What is required => Search for the word "from" in the entries. Each line that holds it should be copied.

Data for review =>
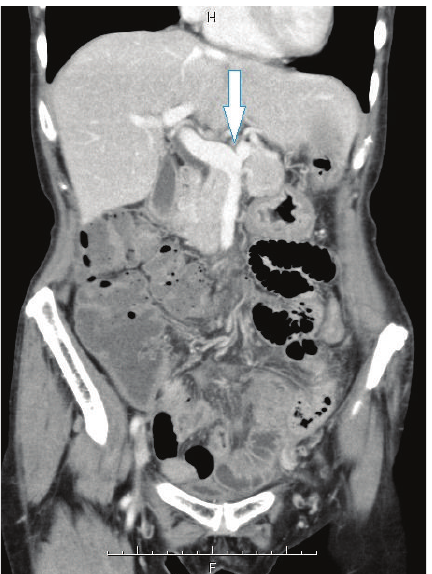
Figure 2: Contrast enhanced computed tomographic scan of the abdomen (coronal view) six days after starting anticoagulation therapy. The superior mesenteric vein is patent (arrow) and the thrombus has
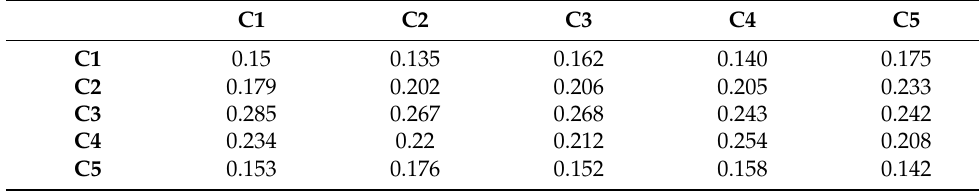
Table A8. Normalized Td matrix for dimensions.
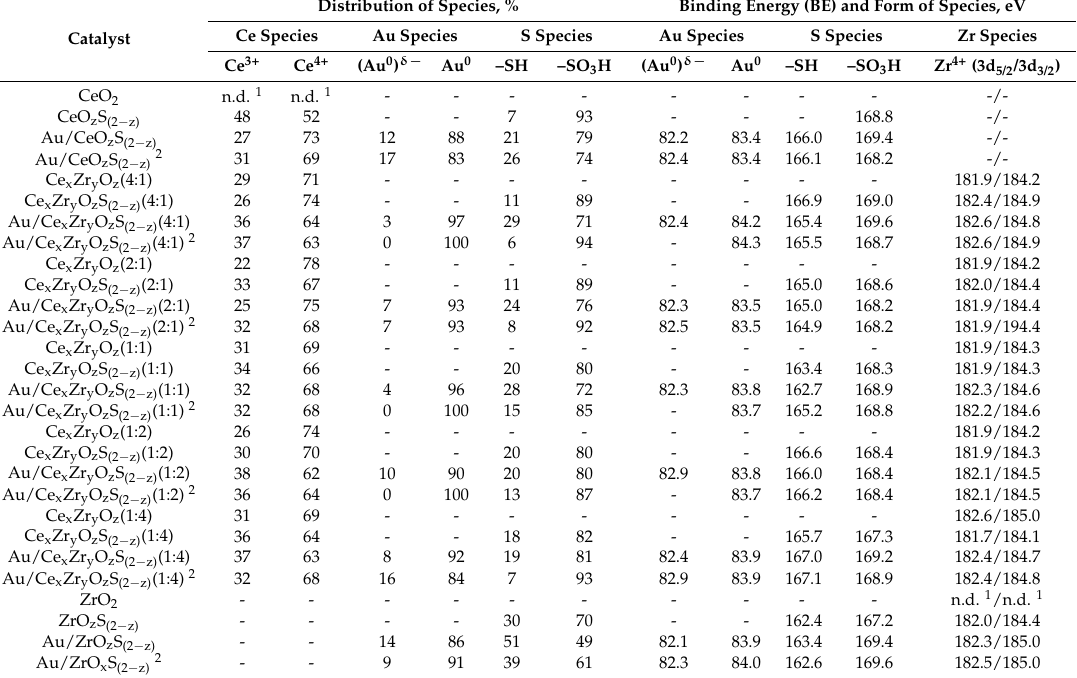
Table 5. Distribution of species from XPS study and the binding energy (BE) and the form of species on the external surface of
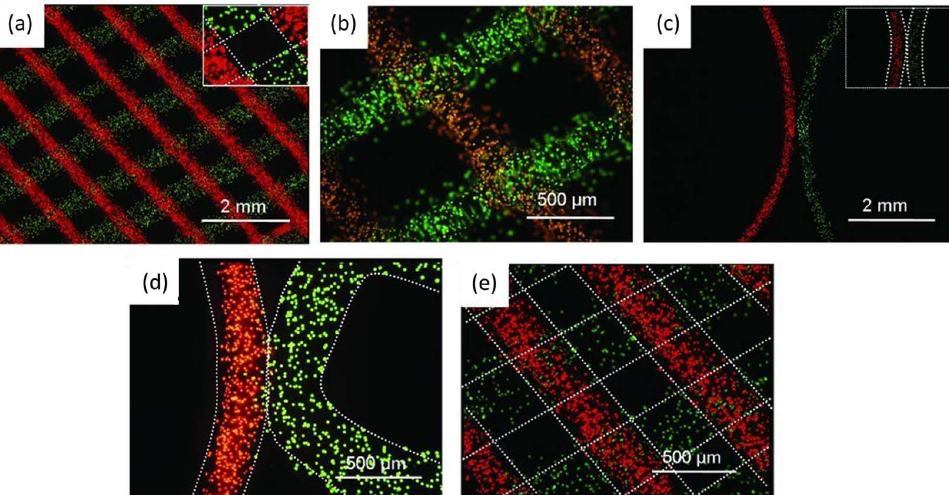
Figure 6. Microscopy pictures of subsequently printed layers of 25 wt% M30P10 hydrogels loaded with Dye-Trak “F” fluorescent microspheres, fluorescent lemon and fluorescent orange, at the con- centration of 1 × 10 6 spheres per mL. ( a ) Two and ( b ) three layer angled constructs (1.5 mm strand spacing) with distinct localization of fluorescent microspheres. ( c , d ) Printing of adjacent fibers with circular patterns with maintenance of distinct dye localization. ( e ) Two layers construct with 0.8 mm strand spacing. Reprinted with permission from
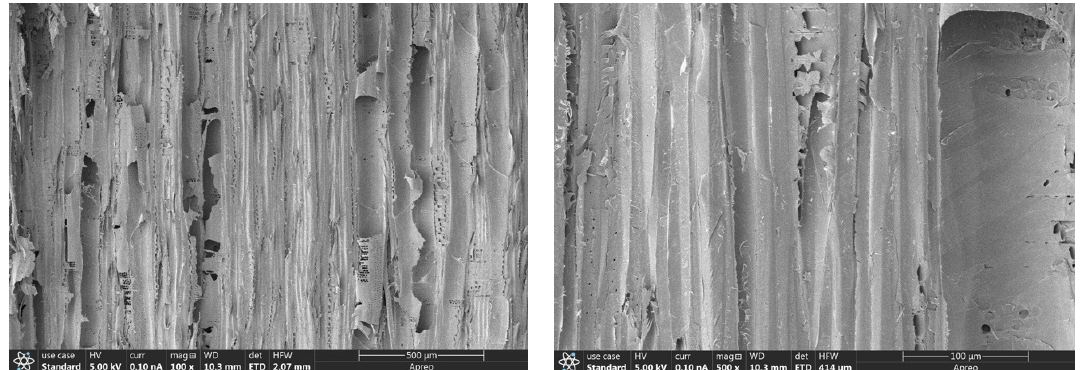
Figure 10. The internal morphology of the dried blocks.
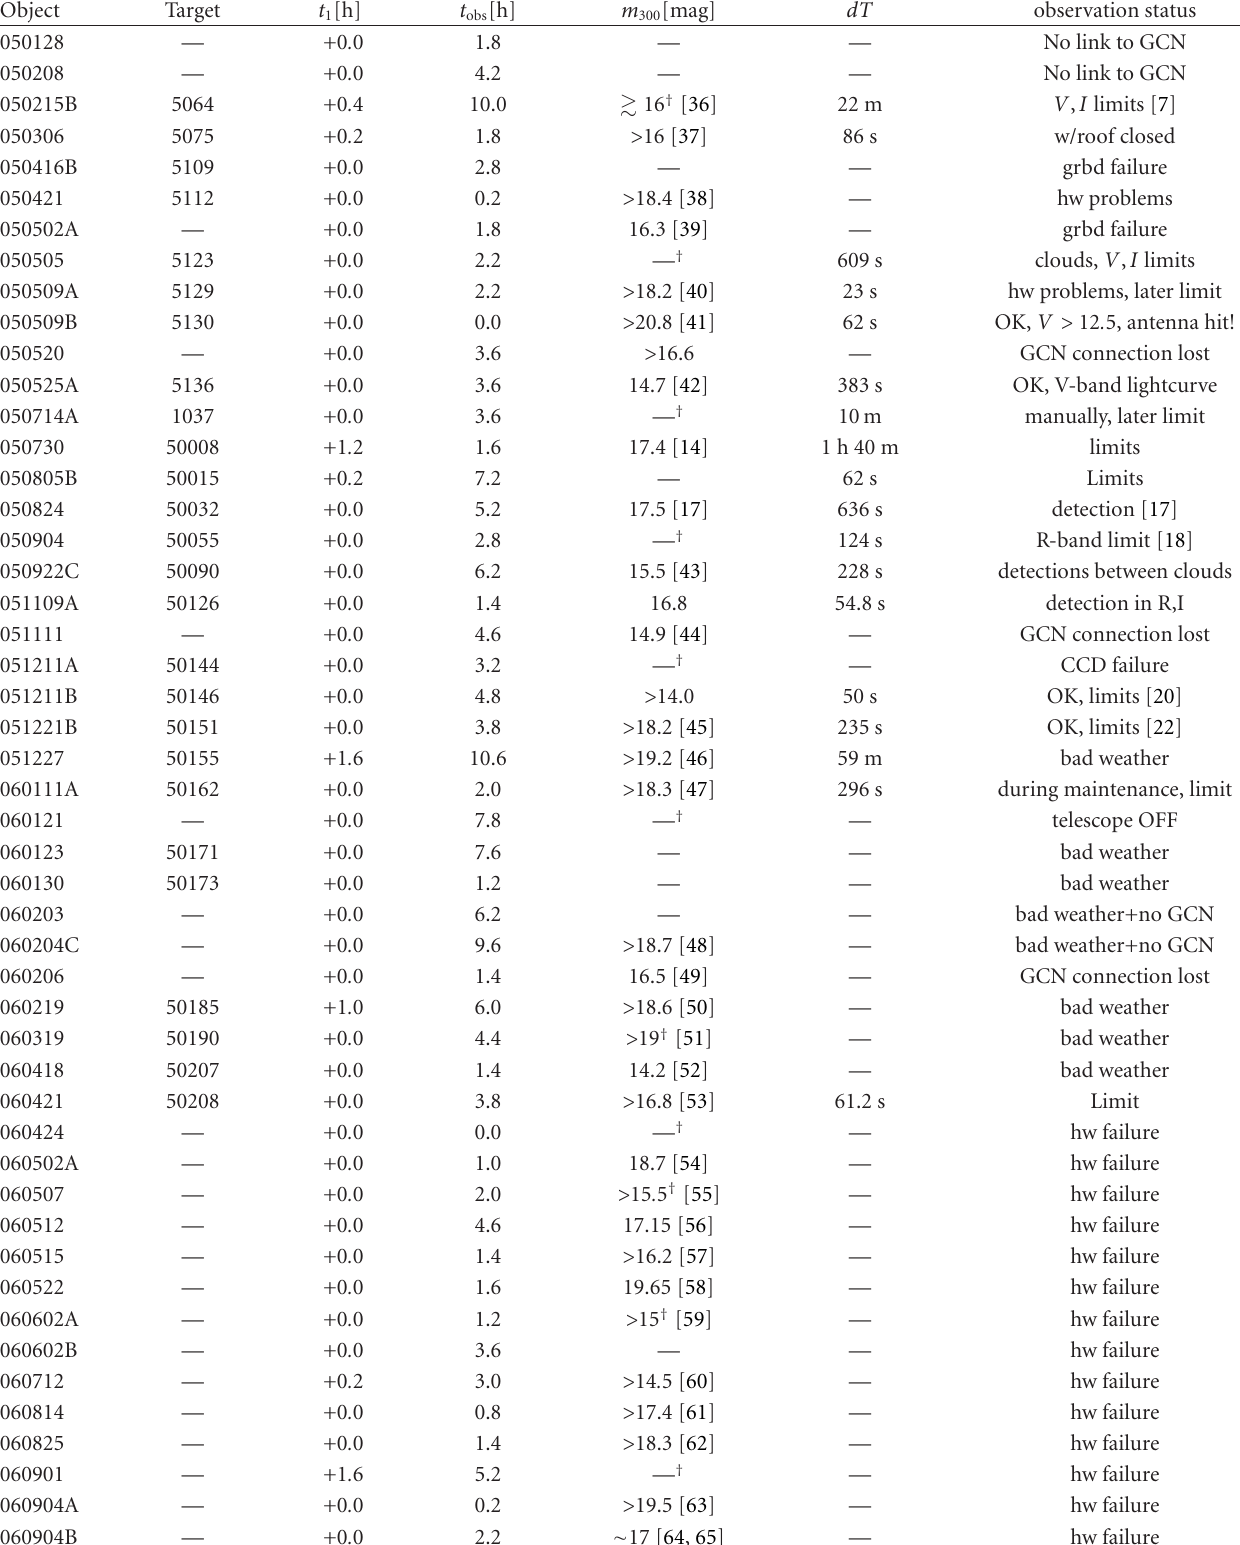
Table 3: The Great Table of BOOTES-1B GRBs. “Target” is the RTS2 target number at BOOTES-1B. t 1 is the time delay between the GRB trigger and the possible start of observation. t obs is the amount of time for which the GRB can be followed until it sets for the first time. m 300 is the known brightness of the GRB optical transient 300s after the event. dT is the delay of BOOTES-1B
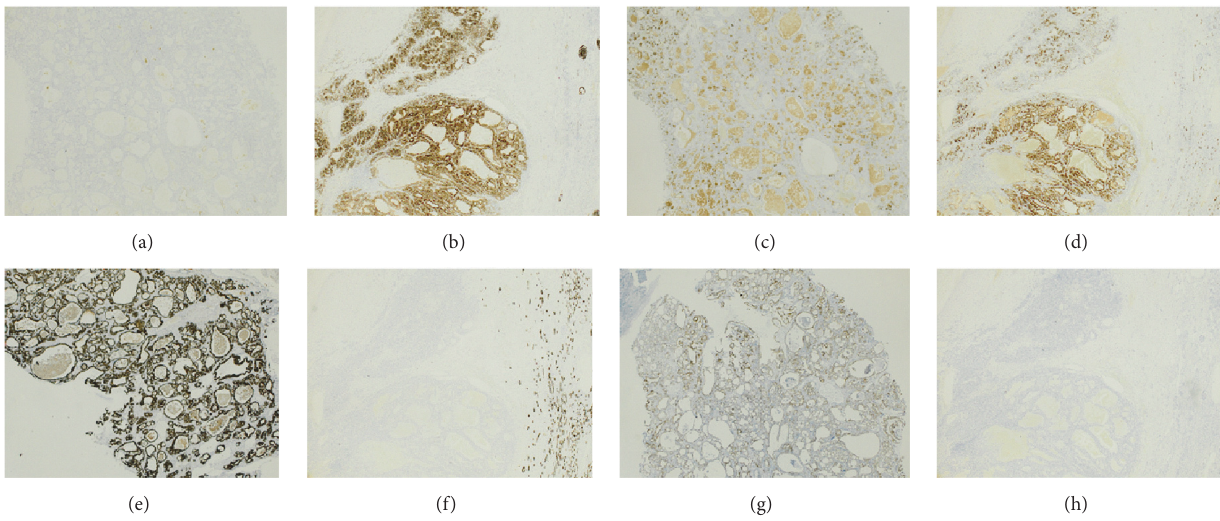
Figure 2: Immunohistochemistry (IHC) of renal and sinonasal tumours, × 2. (a) Sinonasal tumour cells were negative for CD10. (b) Renal tumour cells were strongly positive for CD10. (c) Sinonasal tumour cells were negative for RCC; however, weak staining of luminal secretions was seen. (d) Renal tumour cells demonstrated strong positivity for RCC marker. (e) Sinonasal tumour cells demonstrated positivity for CK7. (f) The renal tumour was negative for CK7; however, in this image a proximal renal tubule was seen to exhibit CK7 positivity. (g) The sinonasal tumour exhibited patchy CK20 positivity. (h) The renal tumour was negative for CK20.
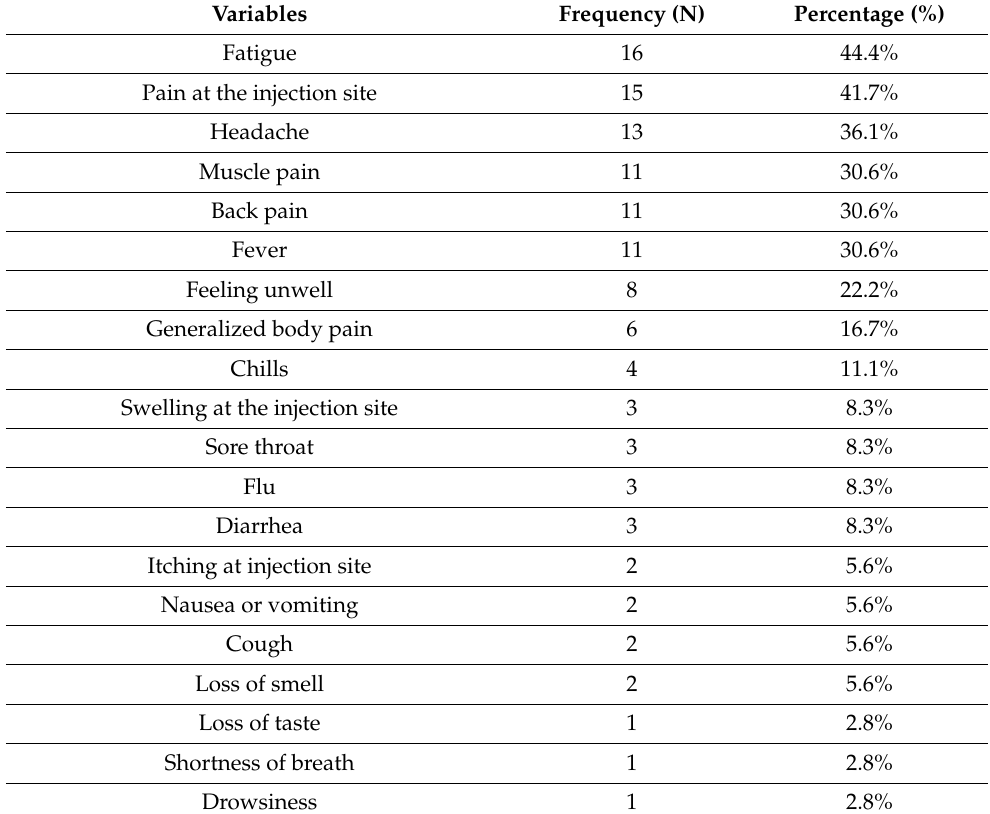
Table 7. Side-effects experienced after booster dose of COVID-19 vaccine (N =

Final answer =>
Table 5. Distribution of species from XPS study and the binding energy (BE) and the form of species on the external surface of
Figure 6. Microscopy pictures of subsequently printed layers of 25 wt% M30P10 hydrogels loaded with Dye-Trak “F” fluorescent microspheres, fluorescent lemon and fluorescent orange, at the con- centration of 1 × 10 6 spheres per mL. ( a ) Two and ( b ) three layer angled constructs (1.5 mm strand spacing) with distinct localization of fluorescent microspheres. ( c , d ) Printing of adjacent fibers with circular patterns with maintenance of distinct dye localization. ( e ) Two layers construct with 0.8 mm strand spacing. Reprinted with permission from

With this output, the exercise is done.